_TASK REQUIREMENTS_.
a. In the passage on slag discharge in ultra-low phosphorus steel production, what is the preferred amount of lime added per tonne of molten steel?
b. Write the next part of the passage on slag discharge in ultra-low phosphorus steel production.

DETAILED DESCRIPTION OF EMBODIMENTS
[0018] In order to make the objects, technical solutions and
advantages of the embodiments of the present disclosure clearer,
the technical solutions of the embodiments of the present
disclosure will be described clearly and completely below. Examples
are carried out in accordance with conventional conditions or
conditions recommended by the manufacturer if no specific
conditions are specified in the examples. Reagents or instruments
used, whose manufacturers are not specified, are all conventional
products that are available commercially.
[0019] Next, a slag discharging method in a process of producing
ultra-low phosphorus steel and a method for producing ultra-low
phosphorus steel according to the embodiments of the present
disclosure will be specifically described.
[0020] An embodiment of the present disclosure provides a slag
discharging method in process of producing ultra-low phosphorus
steel, comprising:
[0021] S1. adding lime along with molten steel, while pouring the
molten steel into a steel ladle, so as to slag in advance and form
basic slag.
[0022] In the above, based on the mass of the molten steel, the
addition amount of lime is 0.5-3 kg/t; and preferably, the addition
amount of lime is 0.7-1 kg/t. The addition of lime can promote
slagging in advance on the one hand, and can turn slag into basic
slag on the other hand, to enhance the absorption for
phosphorus.
[0023] In one or more embodiments, prior to pouring the molten
steel in a converter or an intermediate frequency furnace into the
steel ladle, the existing slag may be skimmed off or the slag may
be stopped in the converter or the intermediate frequency furnace
by a slag blocking method in order to remove the
phosphorus-containing slag in advance to reduce the workload of
subsequent slag discharge.
[0024] In one or more embodiments, the slag discharging method in a
process of producing ultra-low phosphorus steel provided by the
present disclosure further comprises:
[0025] S2. blowing oxygen to the top of the steel ladle and blowing
argon to the bottom of the steel ladle for converting.

_DATASET EXTRACT_.
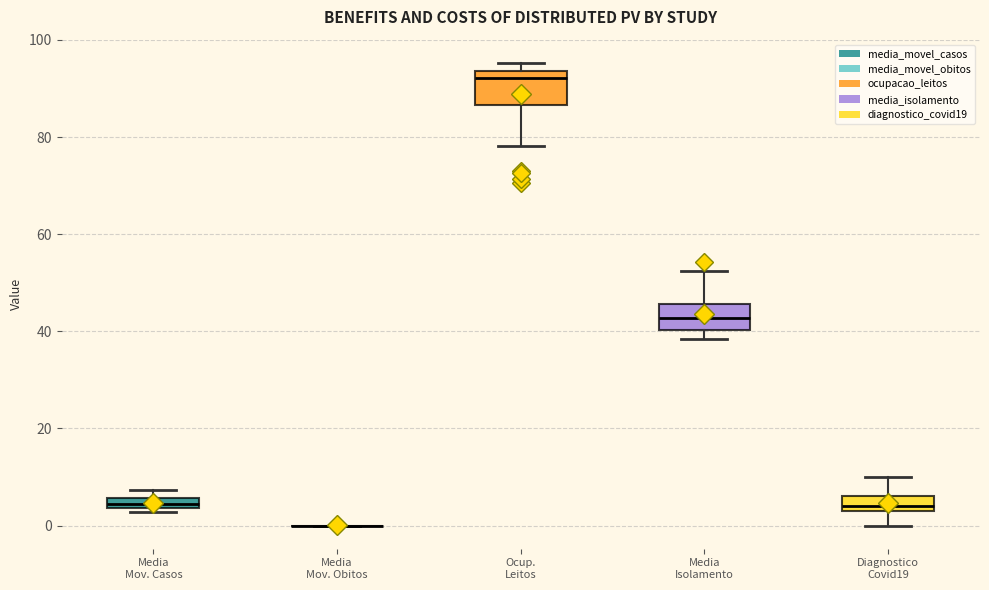

Where is the upper edge of the box for Media Isolamento on the y-axis? The values are not printed on the chart, so give them approximately, as read against the axis.

46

_RESPONSES IN ORDER_.
a. 0.7-1 kg/t.

b.
[0026] In order to facilitate the subsequent tilting operation, it
is feasible to first lift the steel ladle to a steel ladle
converting station with tilting function, and then perform a top
oxygen blowing operation by using a self-consumption coated oxygen
lance. In the above, the oxygen supply intensity for blowing oxygen
to the top of the steel ladle is 50-300 NL/(mint), and the pressure
is 0.5-2.0 MPa. Preferably, the oxygen supply intensity is 100-150
NL/(mint), and the pressure is 0.8-1.2 MPa. Blowing oxygen to the
top of the steel ladle can change the environment of the molten
steel into an oxidizing environment, so that phosphorus is oxidized
and enters the basic slag to generate 4CaO.P.sub.2O.sub.5 calcium
phosphate salt.
[0027] The pressure for blowing argon to the bottom of the steel
ladle is 0.3-0.8 MPa. Preferably, the pressure is 0.4-0.6 Mpa.
Blowing argon to the bottom of the steel ladle can increase the
stirring of the molten steel to cause phosphorus to be oxidized
more rapidly and enter the basic slag.
[0028] Optionally, in the process of converting, the viscosity of
the basic slag can be adjusted by adding fluorite, so that the
basic slag can adsorb phosphorus better, which is more favorable
for subsequent treatment. Preferably, based on the mass of the
molten steel, the addition amount of fluorite is 0.5-3 kg/t; and
preferably, the addition amount of fluorite is 1-1.5 kg/t.
Preferably, the addition of fluorite is carried out 2 min after the
starting of the oxygen blowing and argon blowing, at which time
phosphorus has already begun to oxidize and combine with the basic
slag, making the effect of the addition of fluorite better.
[0029] In one or more embodiments, the converting is carried out
for a duration of 10-30 min, and after the converting, the FeO
content in the basic slag is 10%-30%; and preferably, the
converting is carried out for a duration of 15-20 min, and after
the converting, the FeO content in the basic slag is 15%-20%. When
the FeO content in the basic slag is within the above ranges, the
prerequisite for oxidation dephosphorization is reached, and the
next slag removal operation can be carried out.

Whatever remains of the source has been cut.